As described above, a gap GAD is not formed between the first display element PLa and the second display element PLb, and may be implemented seamlessly without interference during operation of the hinge device HID.

Meanwhile, the hinge device HID according to another embodiment of the present disclosure comprises a first structure STRa having a first guide groove GDa formed in a first diagonal direction, a second structure STRb having a second guide groove GDb formed in a second diagonal direction, a first shaft Axa disposed between the first structure STRa and the second structure STRb and spaced apart from the first structure and the second structure, a first link member CNaa connecting the first shaft Axa to a second shaft Axb formed in the first structure STRa, a second link member CNab connecting the first shaft Axa to a third shaft Axc moving in the first guide groove GDa of the first structure STRa, a third link member CNba connecting the first shaft Axa to a fourth shaft Axd formed in the second structure STRb, and a fourth link member CNbb connecting the first shaft Axa to a fifth shaft Axe moving in the second guide groove GDb of the second structure STRb, in which a first surface of the first structure STRa and a first surface of the second structure STRb make contact with each other in the second mode, and the first structure STRa and the second structure STRb are spaced apart from each other in the first mode. Accordingly, the first structure STRa and the second structure STRb may seamlessly contact each other. Particularly, the first structure STRa and the second structure STRb may seamlessly contact each other while avoiding interference in the moving path during movement of the first structure STRa and the second structure STRb.

Meanwhile, the image display apparatus 100 according to an embodiment of the present disclosure comprises the aforementioned hinge device HID. Accordingly, the first display element PLa and the second display element PLb are spaced apart from each other in the first mode, and the first display element PLa and the second display element PLb may seamlessly contact each other in the second mode.

Meanwhile, the image display apparatus 100 according to an embodiment of the present disclosure may further include a plurality of display elements PLa and PLb, in which the plurality of display elements PLa and PLb are folded in a direction of the first shaft Axa in the first mode, and at least a portion of the plurality of display elements PLa and PLb are unfolded to form a polyhedral display.

Accordingly, it is possible to implement a display apparatus capable of being folded or unfolded by using the hinge device HID and the plurality of display elements PLa and PLb, as illustrated in FIG. 3B or FIG. 3A. Particularly, a cuboid-shaped display apparatus may be implemented.
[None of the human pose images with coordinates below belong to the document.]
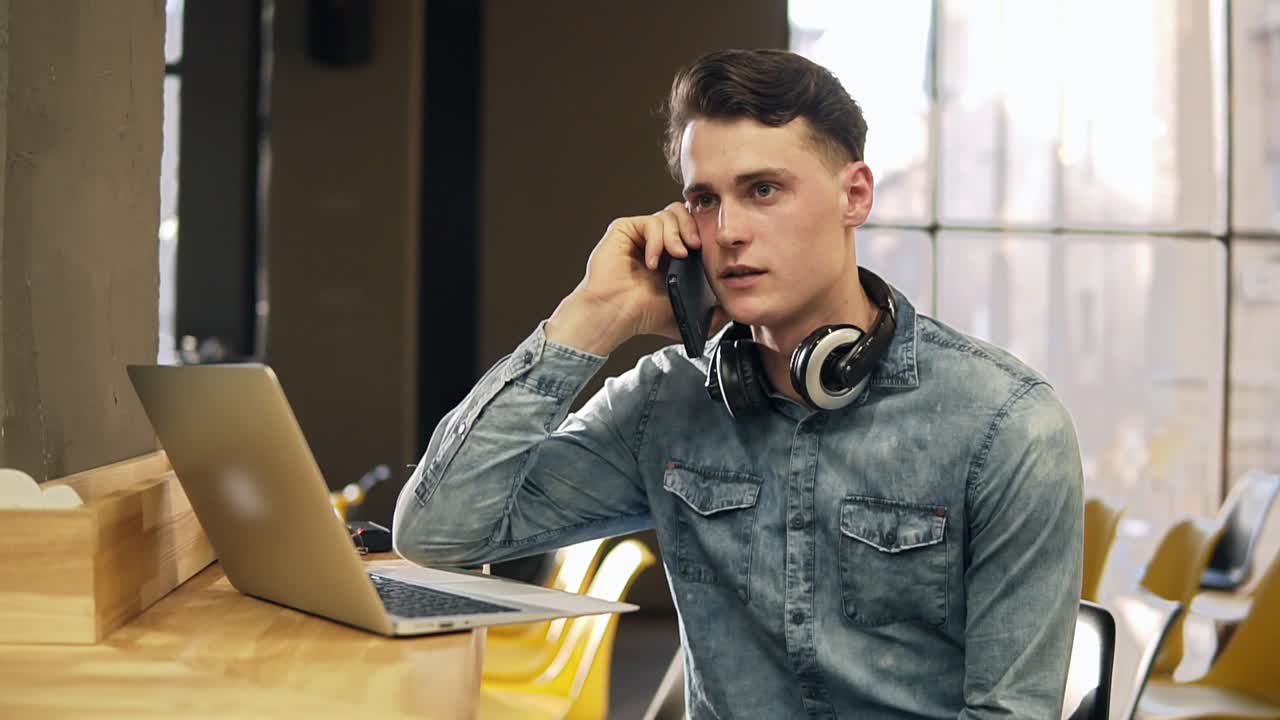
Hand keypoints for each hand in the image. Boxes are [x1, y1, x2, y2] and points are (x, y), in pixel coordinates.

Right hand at [546, 202, 704, 354]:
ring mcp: (641, 234)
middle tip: (696, 247)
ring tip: (677, 255)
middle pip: (683, 213)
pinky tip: (654, 262)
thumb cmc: (643, 316)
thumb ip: (712, 314)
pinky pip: (650, 222)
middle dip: (693, 227)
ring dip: (676, 234)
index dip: (703, 232)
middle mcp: (657, 240)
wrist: (616, 315)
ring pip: (669, 214)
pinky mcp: (625, 230)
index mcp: (673, 254)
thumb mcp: (687, 316)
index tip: (708, 250)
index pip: (693, 227)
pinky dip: (657, 240)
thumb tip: (732, 310)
Meanwhile, the plurality of display elements PLA and PLb may include right-angled triangular origami display elements. Accordingly, it is possible to implement a display apparatus capable of being folded or unfolded by using the hinge device HID and the plurality of display elements PLa and PLb.

Meanwhile, the aforementioned hinge device HID may be applied in various fields, such as photovoltaic panels, doors, vehicles, home appliances, medical devices, etc., as well as display apparatuses.

While the present disclosure has been particularly shown and described with reference to preferred embodiments thereof, it will be understood by those skilled in the art that the present disclosure is not limited to those exemplary embodiments and various changes in form and details may be made therein without departing from the scope and spirit of the disclosure as defined by claims, and such the appended modifications should not be individually understood from the technical spirit or prospect of the present disclosure.